The biggest film streaming platforms around today have a fairly abysmal offering of classic films. If you type Adam Sandler into the Netflix search bar, 20 films are returned. Conversely, if you search for films from the 1950s you will get only five results. The case is similar for any decade before the 1980s. On Amazon Prime, things are almost as bleak. You can stream the Hangover trilogy for free, whilst The Godfather trilogy is notably absent. Again, the further back in film history you travel, the slimmer the pickings you will find. However, for the more determined film fanatic, there are a few gems hidden amongst the mid-2000s blockbusters. Below is a list of the best pre-1970s classic cinematic works currently available to stream with Amazon Prime Video.
Nosferatu (1922)
An unofficial adaption of Bram Stoker’s gothic horror, Dracula, this film was ordered destroyed over copyright infringement. However, copies survived and Nosferatu came to be regarded as a cornerstone of horror, influencing the genre for the following century. The plot follows a vampire, Count Orlok, who travels from Transylvania to Germany in search of a new residence, and fresh blood.
This is a prime example of German expressionist cinema, the focus clearly on feelings rather than reality. The film is unsettling, though of course, modern audiences won’t be as terrified of Orlok as those of the time. Arguably, Max Shrek in full makeup looks far creepier than the CGI villains of the 2010s, and the image of Orlok’s silhouette inching up the staircase will forever be an iconic moment of horror cinema.
The Man Who Knew Too Much (1934)
One of the few Hitchcock directed films available on Prime, this British noir thriller surrounds a married couple who become aware of an assassination attempt and find that their daughter has been kidnapped to stop them from acting to prevent it. Though perhaps not one of Hitchcock’s best works, it is one of his most accessible.
The plot has enough twists to remain interesting to the end but stops short of being so convoluted as to lose sense of itself as many films of this genre often do. Hitchcock remade this film in 1956, though the plot was changed significantly and much of the grit of the original was lost.
Stagecoach (1939)
In Stagecoach you will find a grand western adventure within which lies an intimate drama. Directed by John Ford, a goliath from the golden age of Hollywood, this film pits an unlikely band of mismatched travellers against the spectre of Geronimo, an Apache leader hot on their tail. In his role as the outlaw Ringo Kid, John Wayne was catapulted to fame, quickly becoming part of the American zeitgeist as the defining western figure.
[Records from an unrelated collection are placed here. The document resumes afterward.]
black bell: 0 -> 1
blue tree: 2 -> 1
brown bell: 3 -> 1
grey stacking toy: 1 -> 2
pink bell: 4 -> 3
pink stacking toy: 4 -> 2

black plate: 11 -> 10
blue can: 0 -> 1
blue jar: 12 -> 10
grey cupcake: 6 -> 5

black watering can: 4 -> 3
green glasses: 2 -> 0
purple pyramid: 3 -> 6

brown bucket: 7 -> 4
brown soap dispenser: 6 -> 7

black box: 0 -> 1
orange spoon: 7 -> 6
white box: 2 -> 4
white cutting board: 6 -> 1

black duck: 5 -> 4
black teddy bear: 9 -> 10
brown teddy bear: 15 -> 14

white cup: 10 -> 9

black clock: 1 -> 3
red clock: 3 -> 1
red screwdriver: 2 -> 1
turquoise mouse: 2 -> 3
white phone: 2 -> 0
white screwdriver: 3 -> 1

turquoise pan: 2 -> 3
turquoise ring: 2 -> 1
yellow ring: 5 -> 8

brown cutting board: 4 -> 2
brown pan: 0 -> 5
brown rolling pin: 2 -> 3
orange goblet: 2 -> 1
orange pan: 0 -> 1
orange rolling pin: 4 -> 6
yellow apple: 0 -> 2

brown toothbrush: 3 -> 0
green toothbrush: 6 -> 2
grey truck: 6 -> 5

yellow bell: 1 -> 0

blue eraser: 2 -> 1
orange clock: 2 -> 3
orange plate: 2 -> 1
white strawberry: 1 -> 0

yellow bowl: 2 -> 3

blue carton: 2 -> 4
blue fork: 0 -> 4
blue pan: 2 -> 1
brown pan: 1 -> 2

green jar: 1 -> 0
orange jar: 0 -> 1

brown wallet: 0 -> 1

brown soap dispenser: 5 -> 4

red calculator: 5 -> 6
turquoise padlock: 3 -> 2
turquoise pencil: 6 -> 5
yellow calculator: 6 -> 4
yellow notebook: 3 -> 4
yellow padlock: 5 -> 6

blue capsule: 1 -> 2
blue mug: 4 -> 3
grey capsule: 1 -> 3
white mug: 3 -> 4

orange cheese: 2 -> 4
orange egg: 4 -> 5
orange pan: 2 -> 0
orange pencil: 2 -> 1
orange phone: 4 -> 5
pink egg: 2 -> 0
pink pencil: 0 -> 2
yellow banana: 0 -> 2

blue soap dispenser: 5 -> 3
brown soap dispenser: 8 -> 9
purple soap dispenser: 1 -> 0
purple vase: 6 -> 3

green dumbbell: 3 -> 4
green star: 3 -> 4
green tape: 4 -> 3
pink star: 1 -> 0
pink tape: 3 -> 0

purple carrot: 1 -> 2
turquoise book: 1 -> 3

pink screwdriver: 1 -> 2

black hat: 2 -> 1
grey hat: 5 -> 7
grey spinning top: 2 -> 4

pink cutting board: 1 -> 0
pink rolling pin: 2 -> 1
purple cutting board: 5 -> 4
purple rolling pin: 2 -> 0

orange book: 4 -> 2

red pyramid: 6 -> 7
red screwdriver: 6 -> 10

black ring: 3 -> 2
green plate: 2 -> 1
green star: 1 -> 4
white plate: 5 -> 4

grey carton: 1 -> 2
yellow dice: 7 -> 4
The interactions of the stagecoach’s travellers who start off as strangers but end their journey bound by their shared experience transcend the genre. Whilst aspects of this film are questionable to a modern audience, primarily the depiction of Indians as savages, a problem that most classic westerns perpetuate, it is unrivalled in its portrayal of the American character.
His Girl Friday (1940)
One genre that streaming platforms are saturated with is comedy. Good comedy, though, the kind that is both clever and hilarious, rather than moronic and base, is thin on the ground on Prime. An exception comes in the form of His Girl Friday. In this early rom-com, a newspaper editor (Cary Grant) attempts to keep his ex-wife (Rosalind Russell) from remarrying by distracting her with a tempting scoop. Directed by another titan, Howard Hawks, this film is certainly a classic.
This is rapid-fire comedy at its sharpest, and Hawks actually wanted to break the record for fastest film dialogue. Films concerning journalists tend to be hard-hitting serious affairs, but His Girl Friday provides a much lighter approach to the genre that still manages to tackle serious themes of justice, love, and gender roles. Much like Stagecoach, the handling of race is poor and does taint this film. This is even more frustrating because it is more progressive in other aspects, advancing the role of women in the male-dominated newspaper industry.
Night of the Living Dead (1968)
More modern than the other films of this list, but still from a decade severely underrepresented by streaming services is George A. Romero’s Night of the Living Dead. Discounting White Zombie, this is the first true zombie movie and one to which all those that came later owe a debt. Following an ambiguous radiation-related disaster, the dead rise from their graves and aim to kill and eat any unfortunate souls that cross their path.
Almost five decades on from Nosferatu, the horror genre has advanced in so many respects while keeping the same core tenets. The slow onward march of the undead is not dissimilar from that of Count Orlok. But this horror milestone also brings so much to the genre that is new. The claustrophobic cabin in the woods setting will be seen countless times in horror flicks of later years until it becomes a meta-trope in a film literally titled Cabin in the Woods.
It will always be in Romero’s debut that this was most effectively deployed. The human drama within the farmhouse becomes just as dramatic as the undead human drama without, as those holed up together grow tense and the night draws on, it becomes apparent that the villains of the piece may not only be the undead.
It is in classic cinema where many of the innovative themes and effects that have since become tired and overused were born. It was there that originality held sway, experimentation was king, and Adam Sandler was not even a twinkle. Sure, the big streaming services have a strong selection of good films from the modern era, but if you look hard enough, you can also unearth a select few from an earlier time which are truly great.